Lycéens et apprentis au cinéma en Nouvelle-Aquitaine - Académie de Bordeaux – focus sur les films de l’édition 2022-2023
ALCA propose 6 films pour l'édition 2022-2023 du dispositif Lycéens et apprentis au cinéma en Nouvelle-Aquitaine pour l'Académie de Bordeaux.
Elephant Man de David Lynch – En liberté ! de Pierre Salvadori – La Leçon de piano de Jane Campion – L’Image manquante de Rithy Panh – J'ai perdu mon corps de Jéremy Clapin – Les Sorcières d'Akelarre de Pablo Aguëro
Elephant Man de David Lynch
Drame – USA – GB – 1980 –2h04 – Avec Anthony Hopkins, John Hurt, Anne Bancroft…
Londres, 1884. Le chirurgien Frederick Treves découvre un homme complètement défiguré et difforme, devenu une attraction de foire. John Merrick, " le monstre ", doit son nom de Elephant Man au terrible accident que subit sa mère. Alors enceinte de quelques mois, elle est renversée par un éléphant. Impressionné par de telles difformités, le Dr. Treves achète Merrick, l'arrachant ainsi à la violence de son propriétaire, et à l'humiliation quotidienne d'être mis en spectacle. Le chirurgien pense alors que " le monstre " est un idiot congénital. Il découvre rapidement en Merrick un homme meurtri, intelligent et doté d'une grande sensibilité.
"[…] Lynch fait semblant de jouer le film d’horreur classique : la nuit, les couloirs déserts de l’hôpital, l’heure du loup, la fuite rapide des nuages sous un ciel plombé et soudain ce plan de John Merrick dressé sur son lit, en proie à un cauchemar. Le spectateur le voit – vraiment – pour la première fois, mais ce qu’il voit aussi c’est que ce monstre censé lui faire peur a peur lui-même. C’est à ce moment-là que Lynch libère son spectateur du piège qu’il lui a d’abord tendu (le piège du « plus-de-voir »), comme s’il lui disait : ce n’est pas toi qui comptes, c’est lui, l’homme-éléphant ; ce n’est pas ta peur qui m’intéresse, c’est la sienne ; ce n’est pas ta peur d’avoir peur que je veux manipuler, c’est sa peur de faire peur, la peur qu’il a de se voir dans le regard de l’autre. Le vertige change de camp. "
Serge Daney – Cahiers du cinéma, avril1981
Ressources pour exploiter le film
- Transmettre le cinéma : Elephant Man
- Podcast "Les films mythiques" : Elephant Man, les secrets de fabrication du chef-d'œuvre de David Lynch sur RTL.

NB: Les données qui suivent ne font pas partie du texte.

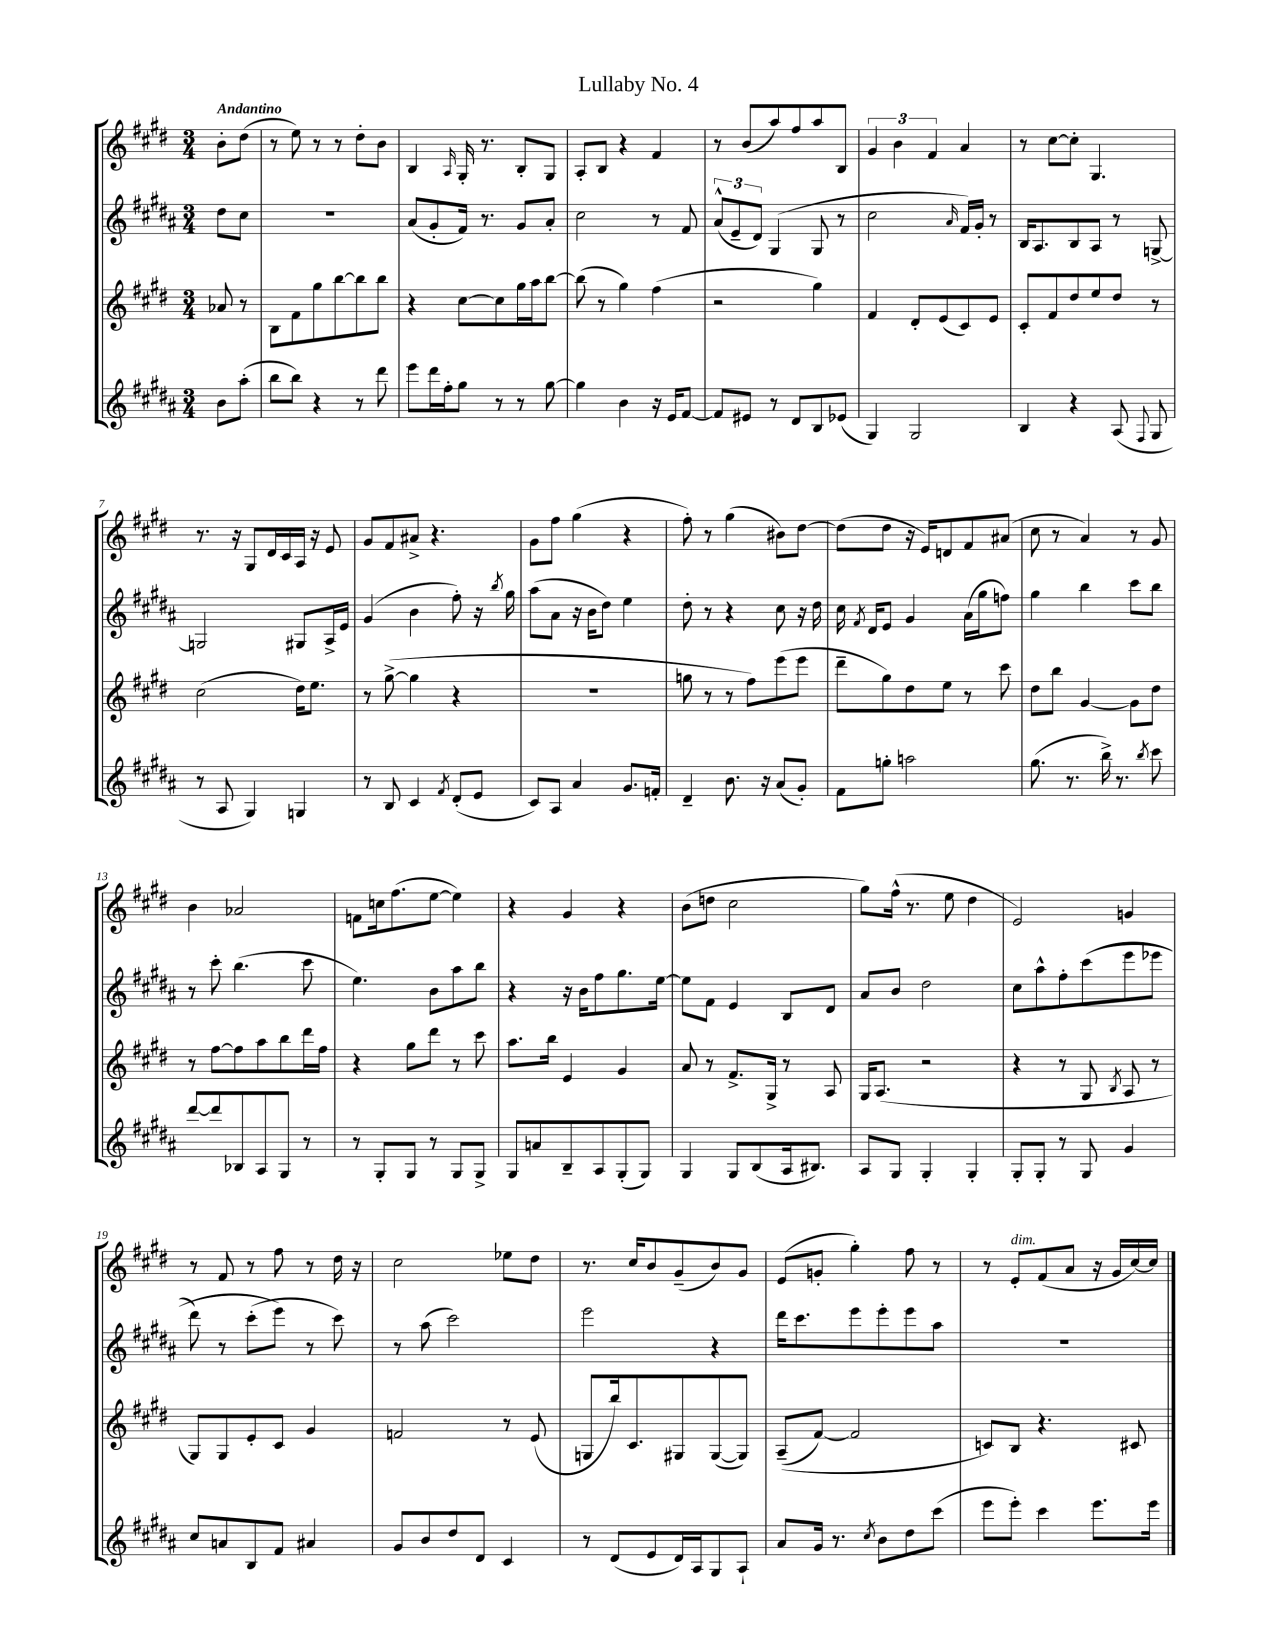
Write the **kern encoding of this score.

En liberté ! de Pierre Salvadori
Comédie – France – 2018 –1h48 – Avec Adèle Haenel, Pio Marmaï, Audrey Tautou…
Yvonne jeune inspectrice de police, découvre que son mari, le capitaine Santi, héros local tombé au combat, n’était pas le flic courageux et intègre qu’elle croyait mais un véritable ripou. Déterminée à réparer les torts commis par ce dernier, elle va croiser le chemin d’Antoine injustement incarcéré par Santi pendant huit longues années. Une rencontre inattendue et folle qui va dynamiter leurs vies à tous les deux.
"[…] Remarquablement écrit, sautant du burlesque au slapstick, de la comédie romantique à la farce (et retour), ce neuvième film de Pierre Salvadori caracole à toute vitesse et mélange les genres avec entrain. Il assume ses références écrasantes (Billy Wilder, Philippe de Broca, Ernst Lubitsch,
Jonathan Demme… entre autres) et réinvente un style propre qui tisse les faux récits de chacun et la réalité du quotidien (tout de même très branque).

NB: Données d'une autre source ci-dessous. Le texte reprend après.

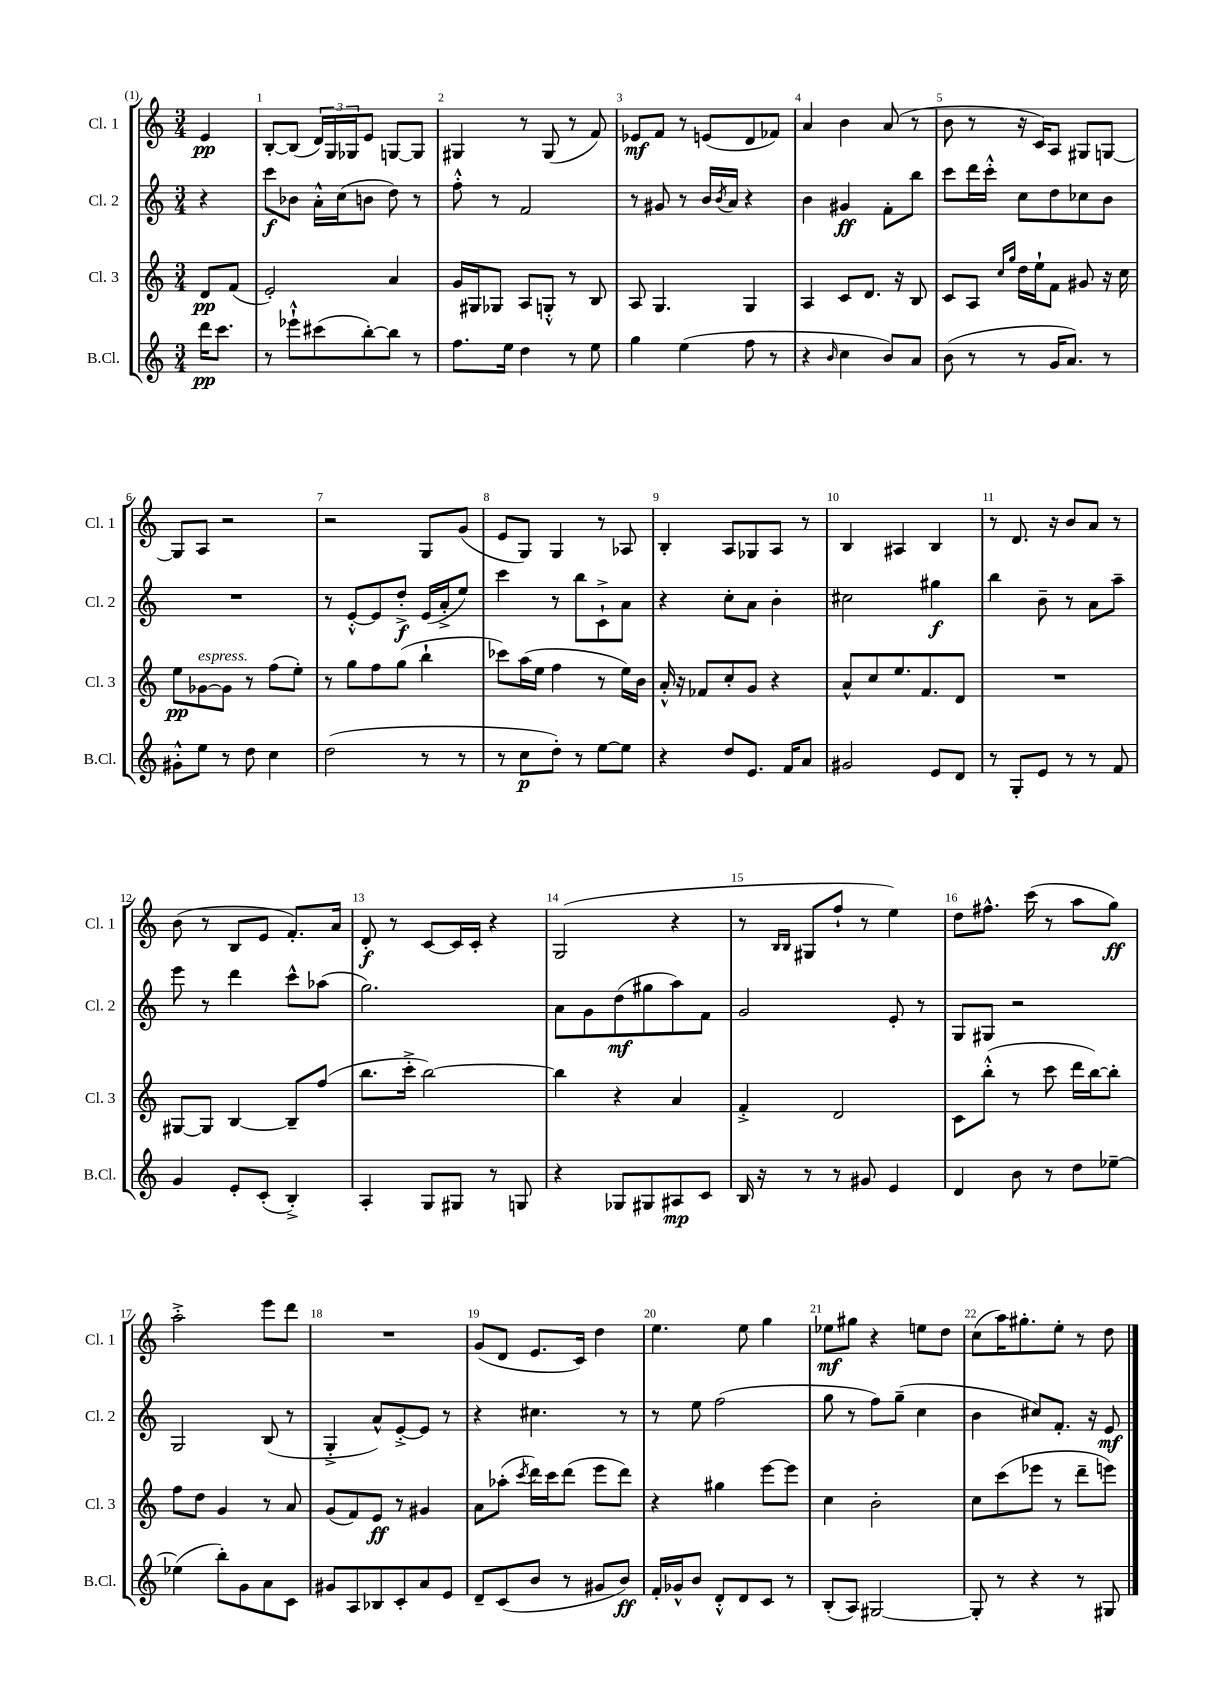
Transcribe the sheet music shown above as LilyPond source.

Ce qui est drôle, ici, c’est que rien ne l’est, à la base. La solitude, l’injustice, la trahison président à tous ces destins croisés, entremêlés, tricotés même en sac de nœud ! Ce qui est beau, c’est que le cinéma est le centre du film, son essence et sa raison d’être : comment une fiction devient réalité, comment l’imagination est un moteur (et parfois, aussi, un frein). Entre feu d’artifice d’émotions et explosions de rires, il y a quelque chose de revigorant dans En liberté ! Adèle Haenel, Pio Marmaï, Damien Bonnard et Audrey Tautou, sans oublier Vincent Elbaz qui « surjoue » Santi, sont tous épatants, émouvants et drôles, sur le fil de sentiments contradictoires."
Isabelle Danel - Bande à part
Ressources pour exploiter le film
La Leçon de piano de Jane Campion
Drame – Nouvelle-Zélande – 1993 –2h01 – Holly Hunter, Harvey Keitel, Sam Neill…)

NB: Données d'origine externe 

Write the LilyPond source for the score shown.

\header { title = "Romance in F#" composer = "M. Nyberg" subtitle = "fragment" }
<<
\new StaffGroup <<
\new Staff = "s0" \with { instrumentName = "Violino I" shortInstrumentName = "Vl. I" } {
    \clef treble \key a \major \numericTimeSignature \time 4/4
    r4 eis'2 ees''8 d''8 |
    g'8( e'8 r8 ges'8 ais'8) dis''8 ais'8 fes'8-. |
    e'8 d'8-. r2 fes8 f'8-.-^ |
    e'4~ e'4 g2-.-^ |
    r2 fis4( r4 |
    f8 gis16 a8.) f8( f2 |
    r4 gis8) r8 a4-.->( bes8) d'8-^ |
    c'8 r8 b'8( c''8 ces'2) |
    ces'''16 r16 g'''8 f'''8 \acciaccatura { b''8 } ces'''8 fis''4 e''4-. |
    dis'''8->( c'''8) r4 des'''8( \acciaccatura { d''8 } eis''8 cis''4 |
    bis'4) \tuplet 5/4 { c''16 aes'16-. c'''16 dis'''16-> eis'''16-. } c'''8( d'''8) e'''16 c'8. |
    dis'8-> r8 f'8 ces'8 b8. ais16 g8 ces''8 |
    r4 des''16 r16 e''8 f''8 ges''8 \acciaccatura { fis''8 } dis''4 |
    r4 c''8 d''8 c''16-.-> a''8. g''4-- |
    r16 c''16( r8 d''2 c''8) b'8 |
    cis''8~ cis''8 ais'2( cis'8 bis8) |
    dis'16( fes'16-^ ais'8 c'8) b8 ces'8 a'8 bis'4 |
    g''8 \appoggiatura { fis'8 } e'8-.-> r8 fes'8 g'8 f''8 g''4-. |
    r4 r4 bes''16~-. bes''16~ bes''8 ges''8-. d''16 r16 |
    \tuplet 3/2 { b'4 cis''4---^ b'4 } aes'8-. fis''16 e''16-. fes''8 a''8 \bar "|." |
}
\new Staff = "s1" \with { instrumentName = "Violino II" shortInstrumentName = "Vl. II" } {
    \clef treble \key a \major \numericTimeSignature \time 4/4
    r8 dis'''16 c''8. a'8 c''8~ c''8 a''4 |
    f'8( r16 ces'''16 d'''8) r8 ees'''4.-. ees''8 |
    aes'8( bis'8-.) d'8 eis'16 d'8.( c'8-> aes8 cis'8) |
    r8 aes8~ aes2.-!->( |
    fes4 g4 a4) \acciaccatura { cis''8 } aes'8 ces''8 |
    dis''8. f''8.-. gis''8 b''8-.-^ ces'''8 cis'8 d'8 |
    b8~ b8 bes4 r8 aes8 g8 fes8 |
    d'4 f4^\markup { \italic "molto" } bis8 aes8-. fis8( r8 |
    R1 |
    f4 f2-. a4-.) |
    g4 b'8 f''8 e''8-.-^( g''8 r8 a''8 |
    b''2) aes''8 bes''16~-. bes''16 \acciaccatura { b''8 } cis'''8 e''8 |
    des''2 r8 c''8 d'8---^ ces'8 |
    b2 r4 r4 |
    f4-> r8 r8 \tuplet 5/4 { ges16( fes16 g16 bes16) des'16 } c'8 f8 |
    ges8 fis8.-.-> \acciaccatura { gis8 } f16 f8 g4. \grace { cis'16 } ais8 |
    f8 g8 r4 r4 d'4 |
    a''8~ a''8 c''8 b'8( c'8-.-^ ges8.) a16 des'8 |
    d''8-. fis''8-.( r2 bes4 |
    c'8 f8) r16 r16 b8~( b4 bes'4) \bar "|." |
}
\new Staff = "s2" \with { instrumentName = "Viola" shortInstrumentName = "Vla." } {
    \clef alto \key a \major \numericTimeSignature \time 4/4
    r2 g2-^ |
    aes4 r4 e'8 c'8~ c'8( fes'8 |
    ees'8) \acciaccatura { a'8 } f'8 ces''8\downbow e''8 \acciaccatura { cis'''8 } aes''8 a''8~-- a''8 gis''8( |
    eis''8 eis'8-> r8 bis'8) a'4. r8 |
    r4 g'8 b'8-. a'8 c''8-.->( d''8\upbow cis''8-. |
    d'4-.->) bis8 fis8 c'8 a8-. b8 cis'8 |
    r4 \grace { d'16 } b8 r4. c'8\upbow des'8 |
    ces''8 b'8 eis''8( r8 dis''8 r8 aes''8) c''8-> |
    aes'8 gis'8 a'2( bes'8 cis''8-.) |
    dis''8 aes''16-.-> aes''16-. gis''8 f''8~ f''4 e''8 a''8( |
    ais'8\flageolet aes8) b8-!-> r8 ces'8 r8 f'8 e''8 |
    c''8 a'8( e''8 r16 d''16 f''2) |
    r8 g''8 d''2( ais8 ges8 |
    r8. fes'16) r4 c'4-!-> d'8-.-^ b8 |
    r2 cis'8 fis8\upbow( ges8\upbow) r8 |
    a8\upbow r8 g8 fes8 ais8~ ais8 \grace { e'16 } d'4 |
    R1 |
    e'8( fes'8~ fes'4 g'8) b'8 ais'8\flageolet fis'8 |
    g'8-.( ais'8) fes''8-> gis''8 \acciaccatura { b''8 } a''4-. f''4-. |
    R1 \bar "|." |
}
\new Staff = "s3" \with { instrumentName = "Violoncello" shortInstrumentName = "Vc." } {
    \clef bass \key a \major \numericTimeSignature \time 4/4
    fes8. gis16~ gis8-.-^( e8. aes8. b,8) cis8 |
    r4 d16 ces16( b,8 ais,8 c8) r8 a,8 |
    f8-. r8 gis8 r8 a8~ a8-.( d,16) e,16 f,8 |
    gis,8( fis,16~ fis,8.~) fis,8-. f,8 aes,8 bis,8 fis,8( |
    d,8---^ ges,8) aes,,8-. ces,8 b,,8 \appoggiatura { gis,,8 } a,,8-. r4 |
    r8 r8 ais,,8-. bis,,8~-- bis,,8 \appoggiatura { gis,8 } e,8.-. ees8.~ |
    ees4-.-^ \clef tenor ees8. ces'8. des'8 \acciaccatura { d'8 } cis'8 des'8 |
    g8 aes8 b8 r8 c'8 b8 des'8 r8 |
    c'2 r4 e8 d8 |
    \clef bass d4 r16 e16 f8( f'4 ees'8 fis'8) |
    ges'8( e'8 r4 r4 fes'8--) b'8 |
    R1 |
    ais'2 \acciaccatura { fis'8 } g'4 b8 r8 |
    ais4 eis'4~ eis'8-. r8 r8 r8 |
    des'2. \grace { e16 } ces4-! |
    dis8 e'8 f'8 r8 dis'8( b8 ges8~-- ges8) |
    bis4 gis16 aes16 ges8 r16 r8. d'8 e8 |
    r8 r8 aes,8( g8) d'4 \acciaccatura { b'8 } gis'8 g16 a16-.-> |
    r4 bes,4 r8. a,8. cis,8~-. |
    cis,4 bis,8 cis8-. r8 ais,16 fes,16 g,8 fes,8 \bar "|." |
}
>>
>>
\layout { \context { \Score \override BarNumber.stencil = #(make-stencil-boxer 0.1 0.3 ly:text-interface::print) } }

Ada, mère d’une fillette de neuf ans, s’apprête à partager la vie d’un inconnu, au fin fond du bush néo-zélandais. Son nouveau mari accepte de transporter toutes ses possessions, à l’exception de la plus précieuse : un piano, qui échoue chez un voisin illettré. Ne pouvant se résigner à cette perte, Ada accepte le marché que lui propose ce dernier : regagner le piano, touche par touche en se soumettant à ses fantaisies...
Ressources pour exploiter le film
- Dossier pédagogique édité par le CNC
- Radiotélévision Suisse : "La leçon de piano", un voyage épique, romantique et initiatique
- Arte : La Nouvelle-Zélande, l'île grandiose de Jane Campion, Richard Tindiller, 2016
France Culture : Podcast Jane Campion, émission Hors-Champs, 2009
L’Image manquante de Rithy Panh
Documentaire – Cambodge – 2015 –1h32 – Avec Randal Douc
Il y a tant d’images dans le monde, qu’on croit avoir tout vu. Tout pensé. Depuis des années, je cherche une image qui manque. Une photographie prise entre 1975 et 1979 par les Khmers rouges, quand ils dirigeaient le Cambodge. A elle seule, bien sûr, une image ne prouve pas le crime de masse ; mais elle donne à penser ; à méditer. A bâtir l’histoire. Je l’ai cherchée en vain dans les archives, dans les papiers, dans les campagnes de mon pays. Maintenant je sais : cette image doit manquer ; et je ne la cherchais pas - ne serait-elle pas obscène et sans signification ? Alors je la fabrique. Ce que je vous donne aujourd’hui n’est pas une image ou la quête d’une seule image, mais l’image d’une quête : celle que permet le cinéma. Certaines images doivent manquer toujours, toujours être remplacées par d’autres. Dans ce mouvement il y a la vie, le combat, la peine et la beauté, la tristesse des visages perdus, la compréhension de ce qui fut. Parfois la noblesse, et même le courage : mais l’oubli, jamais.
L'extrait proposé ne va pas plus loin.